Here are some techniques to help you achieve the last of these three options: to make a smooth transition between work and home at the end of the day, have a pleasant evening, and get the rest and refreshment you need.
- Treat your commute home as a positive time to wind down and start the process of relaxation. Play some favorite music, if you can. Whistle or sing to yourself. Enjoy the drive or the LRT journey. You might as well, since you have to do it, enjoyable or not. Don’t catch up on the news. It’s bound to remind you of work or depress you.
- Match your journey time with the time you need to relax. If that means taking the long, scenic route, so be it. If it means stopping at Starbucks, that’s just fine. Your family and friends will prefer you half an hour later in a calm mood rather than half an hour earlier in a foul one.
- Never hurry home. If you do, every hold-up, traffic jam, late train, or missed bus will be a source of additional stress. Take it easy, even if you don’t dawdle.
- Treat your commute home as your time—a period just for you. All day at work, you’re at other peoples’ call. Now it’s time to to relax and be yourself. Don’t turn the people at home into imaginary “bosses” monitoring your progress along the way and eager to complain over every lost moment.
- On a bad day, leave for home early and arrive on time or later. The worse the day, the more time you will need to relax. The worst thing to do is stay late, then rush home. You’ll arrive like a grizzly bear with toothache.

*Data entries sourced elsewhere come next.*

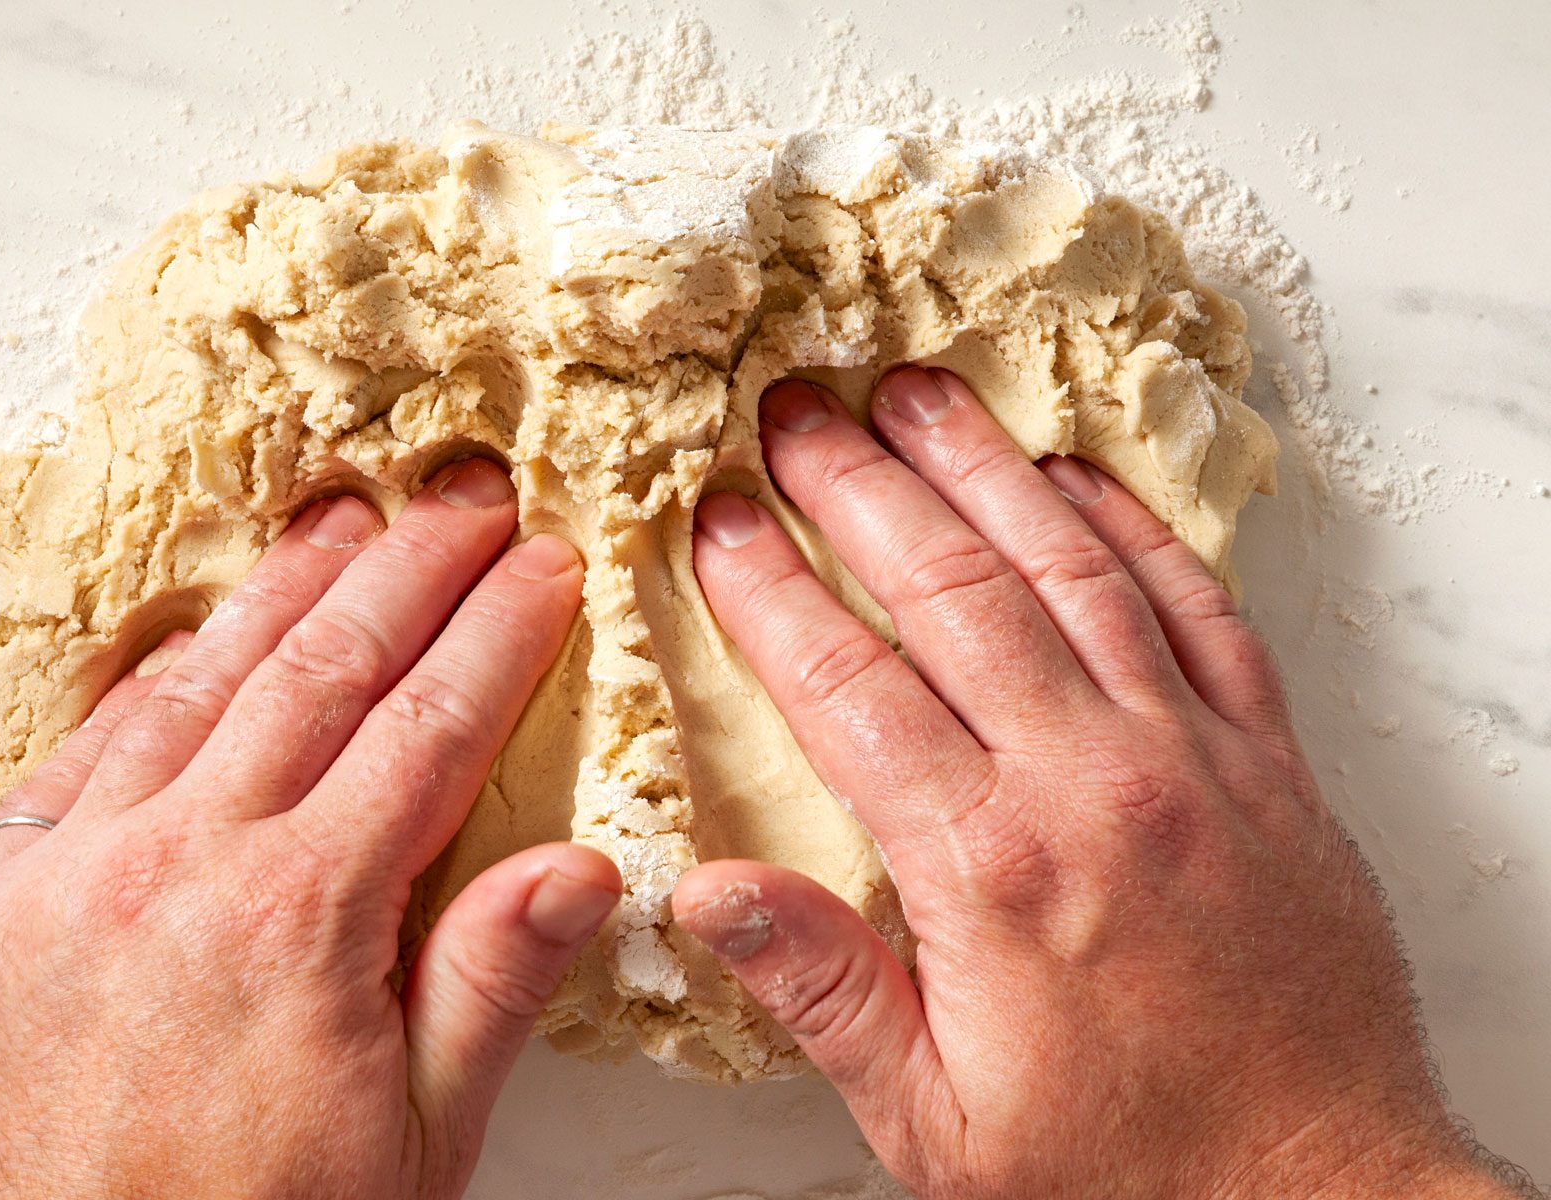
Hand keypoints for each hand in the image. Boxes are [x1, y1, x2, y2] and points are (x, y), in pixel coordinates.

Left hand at [0, 459, 621, 1198]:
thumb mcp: (414, 1148)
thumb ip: (488, 987)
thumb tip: (580, 867)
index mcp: (297, 923)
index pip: (426, 729)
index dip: (496, 634)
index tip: (542, 567)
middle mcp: (175, 870)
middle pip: (321, 671)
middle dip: (409, 570)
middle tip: (467, 499)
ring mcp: (69, 876)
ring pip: (200, 685)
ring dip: (284, 592)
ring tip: (346, 523)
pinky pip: (83, 750)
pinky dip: (153, 680)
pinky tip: (199, 638)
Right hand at [675, 370, 1515, 1198]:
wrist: (1323, 1198)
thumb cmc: (1128, 1171)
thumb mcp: (937, 1123)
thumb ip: (823, 991)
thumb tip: (708, 890)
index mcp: (992, 870)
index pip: (849, 686)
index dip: (770, 590)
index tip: (720, 522)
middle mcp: (1095, 784)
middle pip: (952, 590)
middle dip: (859, 487)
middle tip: (795, 413)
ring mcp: (1193, 758)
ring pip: (1073, 568)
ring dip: (985, 469)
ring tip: (916, 395)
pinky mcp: (1268, 761)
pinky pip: (1199, 607)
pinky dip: (1135, 528)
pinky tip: (1077, 477)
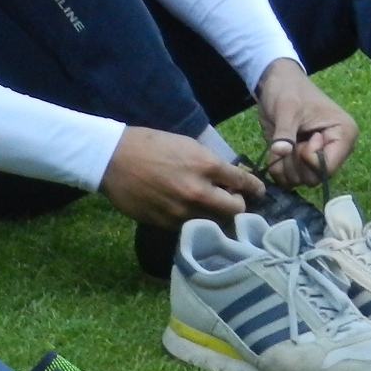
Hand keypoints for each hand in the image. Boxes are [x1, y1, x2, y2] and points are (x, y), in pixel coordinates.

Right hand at [99, 127, 262, 228]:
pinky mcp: (166, 223)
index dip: (255, 188)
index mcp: (206, 166)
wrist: (112, 159)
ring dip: (214, 215)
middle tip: (232, 201)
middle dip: (237, 205)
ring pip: (213, 222)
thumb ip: (210, 163)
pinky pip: (189, 226)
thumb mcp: (186, 144)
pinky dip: (191, 219)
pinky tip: (183, 209)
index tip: (258, 191)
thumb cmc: (149, 144)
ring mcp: (182, 210)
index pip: (244, 183)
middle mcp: (199, 191)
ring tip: (208, 207)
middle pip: (235, 210)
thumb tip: (229, 178)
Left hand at [254, 60, 357, 186]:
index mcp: (343, 135)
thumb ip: (285, 131)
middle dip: (295, 163)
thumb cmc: (288, 90)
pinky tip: (275, 151)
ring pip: (301, 180)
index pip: (328, 167)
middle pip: (314, 178)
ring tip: (282, 143)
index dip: (309, 159)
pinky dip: (278, 170)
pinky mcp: (302, 160)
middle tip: (288, 141)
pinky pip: (290, 178)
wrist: (276, 83)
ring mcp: (317, 157)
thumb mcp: (286, 108)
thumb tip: (280, 152)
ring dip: (284, 166)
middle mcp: (334, 150)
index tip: (303, 138)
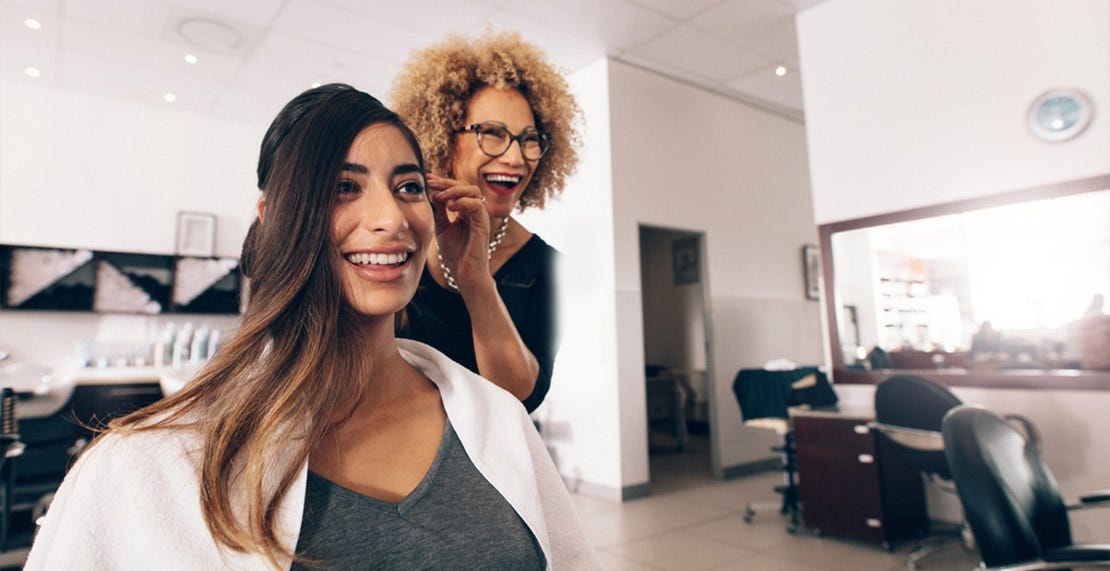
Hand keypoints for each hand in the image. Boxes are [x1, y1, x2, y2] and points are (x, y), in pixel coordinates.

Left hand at [427, 174, 491, 288]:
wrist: (464, 275)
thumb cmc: (455, 254)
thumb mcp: (441, 228)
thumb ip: (439, 211)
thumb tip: (434, 193)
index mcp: (465, 211)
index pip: (457, 189)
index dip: (442, 182)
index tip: (427, 179)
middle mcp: (475, 211)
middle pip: (466, 185)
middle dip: (447, 182)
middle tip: (431, 183)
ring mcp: (480, 217)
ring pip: (473, 191)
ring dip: (455, 190)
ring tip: (440, 197)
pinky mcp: (483, 225)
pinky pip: (477, 205)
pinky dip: (463, 202)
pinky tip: (450, 207)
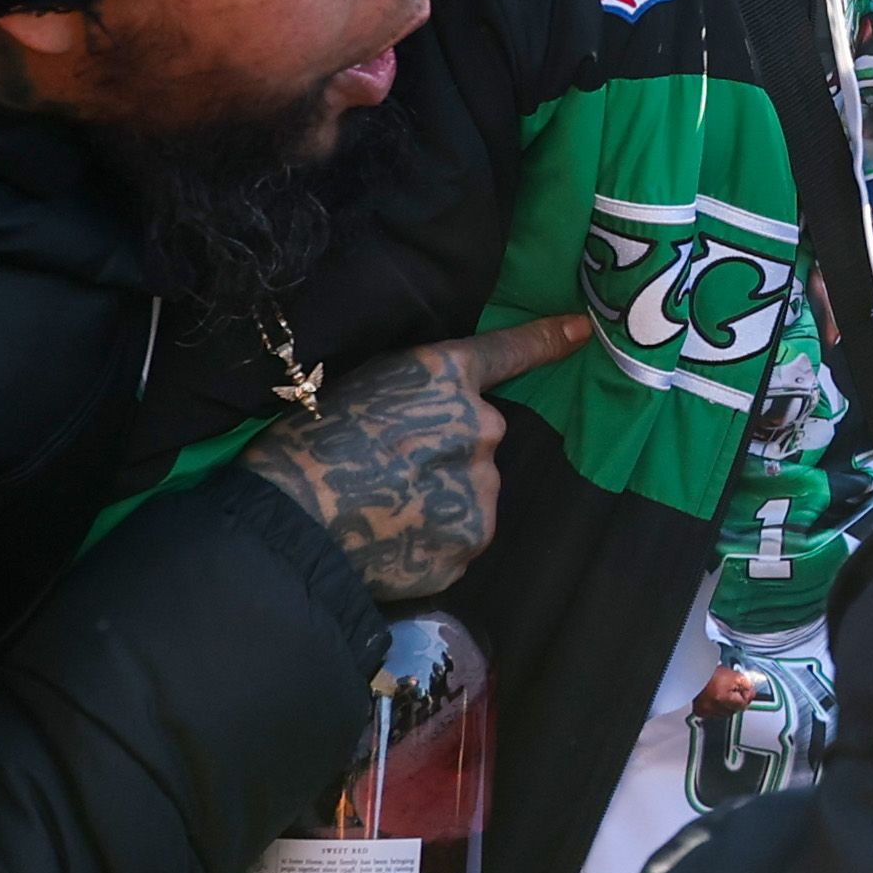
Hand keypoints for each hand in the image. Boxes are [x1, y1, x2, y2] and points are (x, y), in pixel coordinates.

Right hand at [241, 314, 591, 600]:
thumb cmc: (305, 446)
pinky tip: (392, 543)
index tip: (583, 330)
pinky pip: (458, 538)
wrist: (289, 524)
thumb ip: (418, 397)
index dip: (547, 338)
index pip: (508, 352)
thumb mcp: (362, 389)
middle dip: (446, 454)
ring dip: (442, 500)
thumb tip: (441, 419)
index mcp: (443, 377)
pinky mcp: (471, 543)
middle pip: (479, 438)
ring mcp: (481, 489)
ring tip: (384, 511)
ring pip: (471, 492)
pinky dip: (432, 541)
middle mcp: (480, 426)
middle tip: (387, 472)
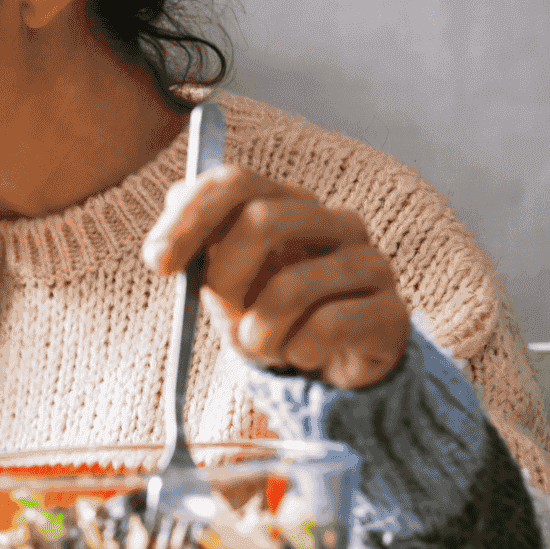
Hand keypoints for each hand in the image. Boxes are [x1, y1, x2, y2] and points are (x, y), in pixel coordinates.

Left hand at [142, 165, 408, 388]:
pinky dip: (296, 351)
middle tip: (222, 310)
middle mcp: (333, 221)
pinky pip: (327, 327)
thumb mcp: (223, 281)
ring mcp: (369, 262)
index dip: (190, 218)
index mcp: (286, 203)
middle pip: (265, 219)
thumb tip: (168, 223)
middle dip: (225, 275)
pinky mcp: (392, 311)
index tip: (158, 263)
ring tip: (263, 345)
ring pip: (292, 286)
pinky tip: (300, 356)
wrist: (328, 367)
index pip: (235, 181)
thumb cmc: (268, 315)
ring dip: (259, 330)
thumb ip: (198, 248)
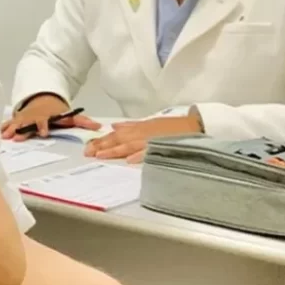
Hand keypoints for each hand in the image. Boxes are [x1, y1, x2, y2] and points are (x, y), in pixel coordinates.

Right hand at [0, 94, 100, 139]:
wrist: (43, 99)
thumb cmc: (57, 112)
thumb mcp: (69, 115)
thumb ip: (82, 121)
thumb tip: (98, 127)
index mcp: (46, 117)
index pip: (44, 121)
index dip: (43, 126)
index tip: (43, 132)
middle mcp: (34, 117)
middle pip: (27, 123)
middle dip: (22, 130)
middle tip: (17, 137)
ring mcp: (24, 117)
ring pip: (16, 123)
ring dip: (11, 129)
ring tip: (5, 136)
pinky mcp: (17, 119)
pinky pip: (9, 122)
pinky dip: (5, 127)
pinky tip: (0, 133)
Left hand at [84, 116, 200, 162]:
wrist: (196, 125)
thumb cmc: (173, 127)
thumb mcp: (149, 124)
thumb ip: (131, 126)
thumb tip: (114, 127)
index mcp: (139, 128)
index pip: (116, 135)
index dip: (102, 141)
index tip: (88, 147)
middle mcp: (142, 132)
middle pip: (119, 139)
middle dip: (102, 146)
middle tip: (87, 153)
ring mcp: (152, 139)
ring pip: (129, 145)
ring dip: (115, 150)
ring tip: (101, 156)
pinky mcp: (163, 145)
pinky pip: (149, 151)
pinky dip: (139, 155)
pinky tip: (129, 160)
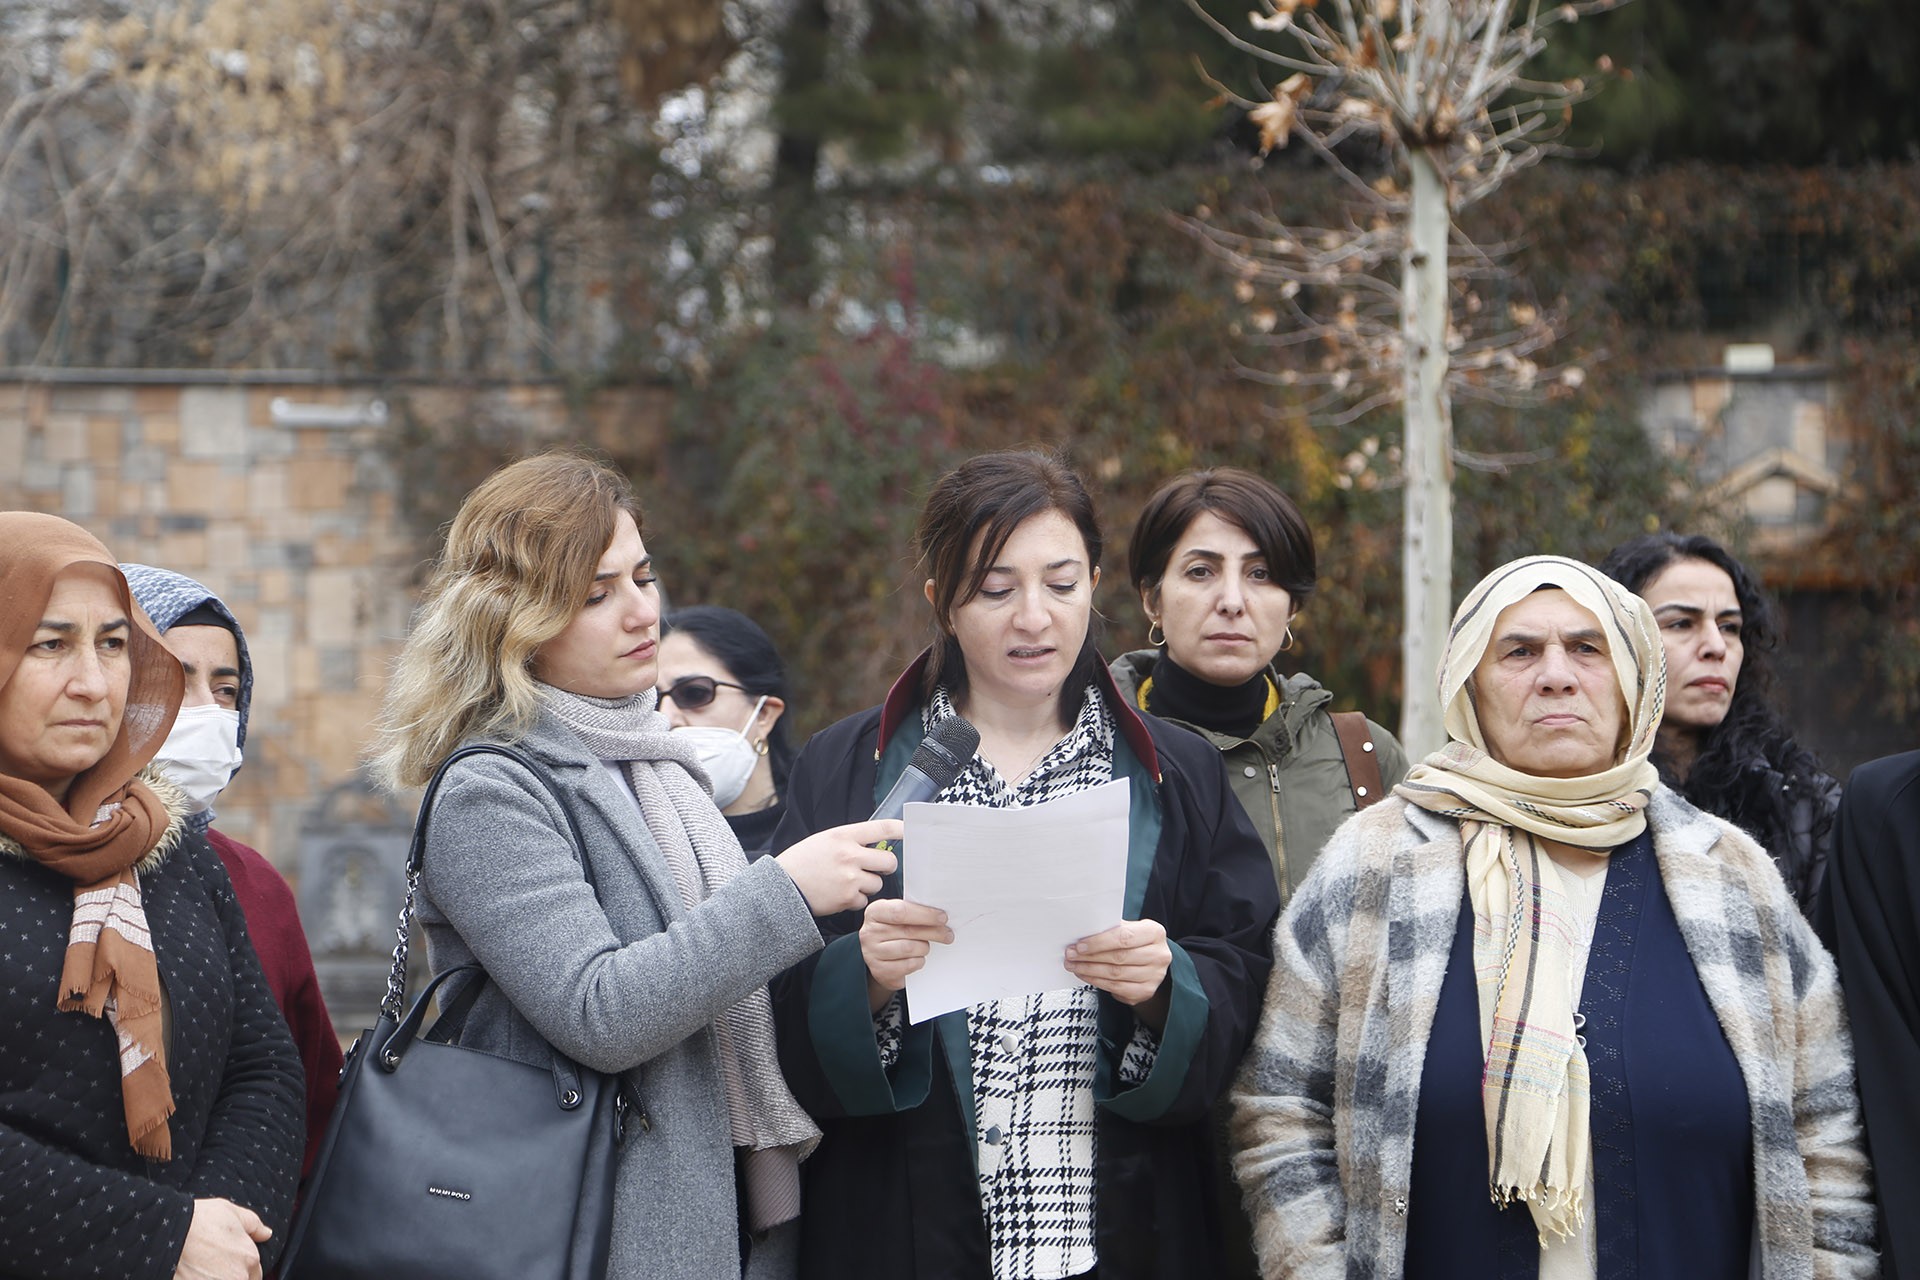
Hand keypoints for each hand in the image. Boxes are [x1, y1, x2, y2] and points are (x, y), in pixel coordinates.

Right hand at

- If you need to rant and vent, do it along the way. Curse the world in the privacy of your own vehicle. Park up and yell where no one can hear you. Walk to the station the long way, yelling and cursing (silently!) to yourself. Don’t walk in the door when you arrive and start into a rant. Who wants to welcome anyone like that?
- If you must take work home—and you should treat that idea as you would infecting yourself with a specially repulsive social disease—agree a set time to do it and stick to that agreement. Early is best. If you spend an hour or more working before you get into bed, you’ll be wide awake, probably sleep badly, and start the next day off on a poor footing. Besides, who wants to make love to someone running over budgets in their head at the same time?
- When you get home, pay full attention to whoever’s waiting for you. Never be present physically and mentally elsewhere—it’s an insult. Even the most insignificant domestic matters can wean help your mind away from work.
- Always keep your promises. If you’ve arranged to eat out, don’t cancel, pleading tiredness or extra work. If you’ve promised to help your child with homework, do it whatever. Firstly, people who break promises are teaching those around them a dangerous lesson. Secondly, though you may really, really not want to do what you promised, you may well end up enjoying it—and feel far more energized than if you slumped in front of the TV. And lastly, you promised, remember? Don’t be a jerk as well as a wimp.
- Be firm with yourself. In the end, leaving work behind, mentally and physically, is down to you. You have to want to do it, decide to do it, and then do it—and keep on doing it until it becomes the norm. Slowing down and clearing your mind of the leftovers from the day is an act of will. You may think that watching TV or distracting yourself in some other way is a short-cut, but it isn’t. The minute you ease up on the distraction, all the worries will be back.
Using a few techniques like this can help to send you home as the kind of person your family will be glad to see—the kind of person who spends an enjoyable evening with them, gets a good night’s sleep, and is ready to go back to the office to do a good day’s work the next day.
Guess what? It will all still be there in the morning. Forgetting about it for an evening will not cause the business to collapse, the markets to crash, or civilization to come to an end. Sadly, all of us are utterly expendable. If you went under the proverbial bus, the world would go on smoothly without you. Remember that when you’re burning the midnight oil.
We hope these tips help you with your work/home transition. Now get out there and enjoy the weekend, Edmonton!